We can see that when the system is not given context it 'hallucinates' plausible sounding information, however, it is unfortunately completely fabricated.

In [74]:
answer_query(query='In the card game Flesh and Blood, what does the card '
                   'Ancestral Empowerment do? '
                   'Make sure to include information when appropriate for the '
                   'class, card type, cost, pitch, defence, power, and any abilities.',
             dataframe=df,
             document_embeddings=document_embedding,
             use_embedding=True)

Selected 2 document sections:
Ancestral Empowerment
Emerging Power (Blue)


"Ancestral Empowerment is a 'Ninja – Attack Reaction' card from the 'Welcome to Rathe' set. It costs 0, pitches for 1, defends for 3, has None power, and has the abilities; Target Ninja attack action card gains +1{p}. Draw a card."

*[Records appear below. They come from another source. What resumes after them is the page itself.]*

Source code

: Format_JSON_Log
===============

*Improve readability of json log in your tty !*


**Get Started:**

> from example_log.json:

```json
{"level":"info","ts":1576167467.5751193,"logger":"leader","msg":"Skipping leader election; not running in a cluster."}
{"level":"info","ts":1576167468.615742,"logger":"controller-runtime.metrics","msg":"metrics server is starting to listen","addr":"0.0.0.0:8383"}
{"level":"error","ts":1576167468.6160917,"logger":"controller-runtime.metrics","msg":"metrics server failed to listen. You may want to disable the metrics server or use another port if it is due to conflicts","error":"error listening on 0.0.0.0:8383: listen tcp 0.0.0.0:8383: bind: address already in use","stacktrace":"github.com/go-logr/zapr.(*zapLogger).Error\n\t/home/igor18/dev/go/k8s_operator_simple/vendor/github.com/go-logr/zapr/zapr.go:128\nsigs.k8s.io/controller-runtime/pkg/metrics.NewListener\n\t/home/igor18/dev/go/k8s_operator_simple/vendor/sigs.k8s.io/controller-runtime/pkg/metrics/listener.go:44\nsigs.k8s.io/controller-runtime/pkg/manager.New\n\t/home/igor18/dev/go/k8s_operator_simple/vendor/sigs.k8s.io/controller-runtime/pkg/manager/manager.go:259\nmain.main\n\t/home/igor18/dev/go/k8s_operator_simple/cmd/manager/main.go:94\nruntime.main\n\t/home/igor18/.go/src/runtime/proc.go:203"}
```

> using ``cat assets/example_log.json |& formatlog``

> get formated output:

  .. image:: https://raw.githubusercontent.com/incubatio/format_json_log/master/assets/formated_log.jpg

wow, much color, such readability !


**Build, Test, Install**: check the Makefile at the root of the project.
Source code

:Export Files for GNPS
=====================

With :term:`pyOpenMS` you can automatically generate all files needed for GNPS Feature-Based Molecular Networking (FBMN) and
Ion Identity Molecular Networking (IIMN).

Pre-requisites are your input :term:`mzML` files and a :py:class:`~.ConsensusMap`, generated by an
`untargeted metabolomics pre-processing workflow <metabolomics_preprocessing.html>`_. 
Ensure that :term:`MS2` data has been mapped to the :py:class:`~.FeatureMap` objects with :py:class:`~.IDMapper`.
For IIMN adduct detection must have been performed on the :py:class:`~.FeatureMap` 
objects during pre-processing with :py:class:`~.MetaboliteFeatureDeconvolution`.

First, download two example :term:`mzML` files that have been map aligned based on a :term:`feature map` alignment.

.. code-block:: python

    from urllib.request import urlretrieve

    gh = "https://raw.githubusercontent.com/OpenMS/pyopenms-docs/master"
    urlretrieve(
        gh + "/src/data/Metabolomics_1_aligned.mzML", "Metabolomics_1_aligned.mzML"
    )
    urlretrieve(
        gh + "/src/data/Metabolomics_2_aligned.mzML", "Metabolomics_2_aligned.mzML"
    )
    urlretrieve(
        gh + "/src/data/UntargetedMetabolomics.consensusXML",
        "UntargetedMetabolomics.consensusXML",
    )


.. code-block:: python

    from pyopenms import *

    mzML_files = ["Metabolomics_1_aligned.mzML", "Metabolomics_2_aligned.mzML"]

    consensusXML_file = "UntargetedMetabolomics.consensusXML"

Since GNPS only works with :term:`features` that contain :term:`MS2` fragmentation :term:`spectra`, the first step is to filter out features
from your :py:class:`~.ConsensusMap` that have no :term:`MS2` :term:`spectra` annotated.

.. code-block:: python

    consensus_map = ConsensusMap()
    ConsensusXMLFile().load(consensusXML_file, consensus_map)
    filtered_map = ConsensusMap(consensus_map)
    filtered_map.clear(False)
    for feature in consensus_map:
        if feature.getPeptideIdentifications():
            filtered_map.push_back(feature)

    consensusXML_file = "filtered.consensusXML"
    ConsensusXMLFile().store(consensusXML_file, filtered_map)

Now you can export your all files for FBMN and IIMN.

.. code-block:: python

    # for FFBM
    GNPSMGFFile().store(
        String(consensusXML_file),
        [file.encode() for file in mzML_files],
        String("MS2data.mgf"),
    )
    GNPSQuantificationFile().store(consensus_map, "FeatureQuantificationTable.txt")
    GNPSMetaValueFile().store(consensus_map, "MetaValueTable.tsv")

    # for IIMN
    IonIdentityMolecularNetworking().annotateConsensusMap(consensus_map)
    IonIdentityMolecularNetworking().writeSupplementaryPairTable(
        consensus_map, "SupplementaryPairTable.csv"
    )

When provided with the relevant context we see that the 'hallucination' problem is greatly mitigated, however, we do see that the model is copying the information within the context verbatim, which is a major limitation of this approach.

### Card not in vector database

In [75]:
answer_query(query='In the card game Flesh and Blood, what does the card '
                   'Underworld Dreams do? '
                   'Make sure to include information when appropriate for the '
                   'class, card type, cost, pitch, defence, power, and any abilities.',
             dataframe=df,
             document_embeddings=document_embedding,
             use_embedding=False)

'Underworld Dreams is a generic card in Flesh and Blood that belongs to the class of Shadow. It is an action card that costs 2 resources to play and requires a pitch of 1 Shadow. The card has no defence value and no power value.\n\nThe ability of Underworld Dreams is as follows: "At the beginning of your end phase, if Underworld Dreams is in your graveyard, you may banish it. If you do, each hero discards a card."\n\nThis ability allows the player to use the card multiple times if it is repeatedly put into the graveyard and then banished. The effect of forcing each hero to discard a card can be a powerful disruption tool, especially if used at the right time to disrupt the opponent\'s strategy.\n\nOverall, Underworld Dreams is a useful card for Shadow decks that want to disrupt their opponent\'s hand and gain an advantage in the game.'

In [76]:
answer_query(query='In the card game Flesh and Blood, what does the card '
                   'Underworld Dreams do? '
                   'Make sure to include information when appropriate for the '
                   'class, card type, cost, pitch, defence, power, and any abilities.',
             dataframe=df,
             document_embeddings=document_embedding,
             use_embedding=True)

Selected 2 document sections:
Sink Below (Red)
Sink Below (Blue)


"I don't know."

We can see the vector similarity at work as logically we can imagine 'Underworld Dreams' as relatively close to 'Sink Below'.

### Natural Language

In [78]:
answer_query(query='In the card game Flesh and Blood, what does the card '
                   'Ancestral Empowerment do? '
                   'Make sure to include information when appropriate for the '
                   'class, card type, cost, pitch, defence, power, and any abilities.'
                   'Do not copy the context verbatim but present the information with natural language.',
             dataframe=df,
             document_embeddings=document_embedding,
             use_embedding=True)

Selected 2 document sections:
Ancestral Empowerment
Emerging Power (Blue)


"Ancestral Empowerment is a card in the Flesh and Blood card game that belongs to the Ninja class and is an Attack Reaction card from the 'Welcome to Rathe' set. It costs 0 to play and can be pitched for 1. It has a defence value of 3 and no power. The card has the ability to give a target Ninja attack action card +1{p} and allows the player to draw a card."

Prompt engineering can be used to prevent model from copying verbatim and report what a card's functionality in a more natural manner. Note that some minor issues are still present with loss of symbolic effects such as {p} representing the power icon.